Personal information
- Full name: Francisco Javier Cabezas Chounavelle
- Date of birth: 28 February 1990 (age 36)
- Place of birth: Córdoba, Spain
- Height: 1.76 m (5 ft 9+1⁄2 in)
- Position: Winger

Team information
- Current team: Ibiza Islas Pitiusas
- Number: 22

Youth career
- 1998–2009: Córdoba

Senior career*
- Years: Team / Apps / (Gls)
- 2009–2010: La Voz / 15 / (9)
- 2010–2011: Peñarroya / 32 / (4)
- 2011–2012: Pozoblanco / 37 / (5)
- 2012–2013: Córdoba B / 33 / (6)
- 2013–2015: Córdoba / 2 / (0)
- 2013–2014: → Écija (loan) / 17 / (3)
- 2014–2015: → Huesca (loan) / 8 / (0)
- 2015: → Barakaldo (loan) / 10 / (0)
- 2015–2016: La Hoya Lorca / 20 / (1)
- 2016–2017: Tudelano / 35 / (4)
- 2017–2019: Ebro / 63 / (6)
- 2019–2023: La Nucía / 106 / (6)
- 2023–2025: Benidorm / 56 / (8)
- 2026–: Ibiza Islas Pitiusas / 13 / (1)

= Javi Cabezas =

Spanish footballer

Francisco Javier 'Javi' Cabezas Chounavelle (born 28 February 1990) is a Spanish professional footballer who plays for Segunda Federación club Ibiza Islas Pitiusas as a winger.

==Club career==
Born in Córdoba, Andalusia, Cabezas made his senior debut in 2009 with local amateurs UD La Voz. In the following three seasons he played in Tercera División, representing Peñarroya CF, CD Pozoblanco and Córdoba CF B.
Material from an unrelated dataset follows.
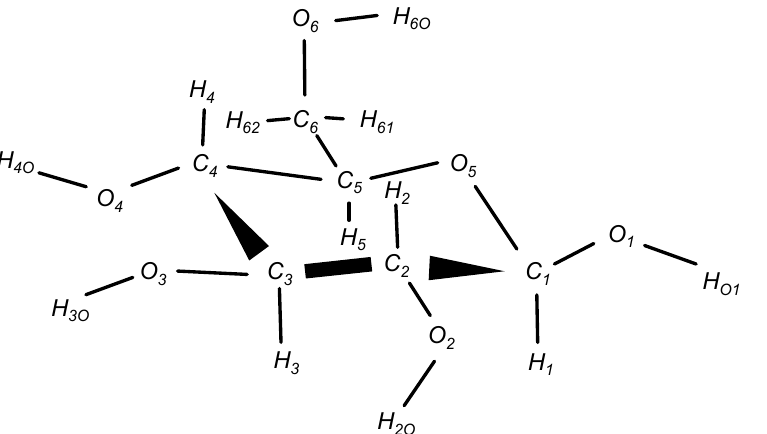
Figure 1. Molecular structure of β -glucose. The atomic labels are the same as those for the GLYCAM06 force field [22], and correspond to the atomic labels in the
Cabezas appeared in his first competitive game with Córdoba's first team on 17 October 2012, coming on as a 62nd-minute substitute in a 1–0 away win over CE Sabadell FC in the third round of the Copa del Rey. His first match in Segunda División occurred on 17 February of the following year, when he featured the last 12 minutes of the 1–1 home draw against AD Alcorcón. He finished the campaign with one more league appearance (against Villarreal CF on 3 March).

In July 2013, Cabezas was loaned to Segunda División B club Écija Balompié. After subsequent loans at SD Huesca and Barakaldo CF in the same league, he was released.

Cabezas continued to compete in the third tier the following years, representing La Hoya Lorca CF, CD Tudelano, CD Ebro and CF La Nucía.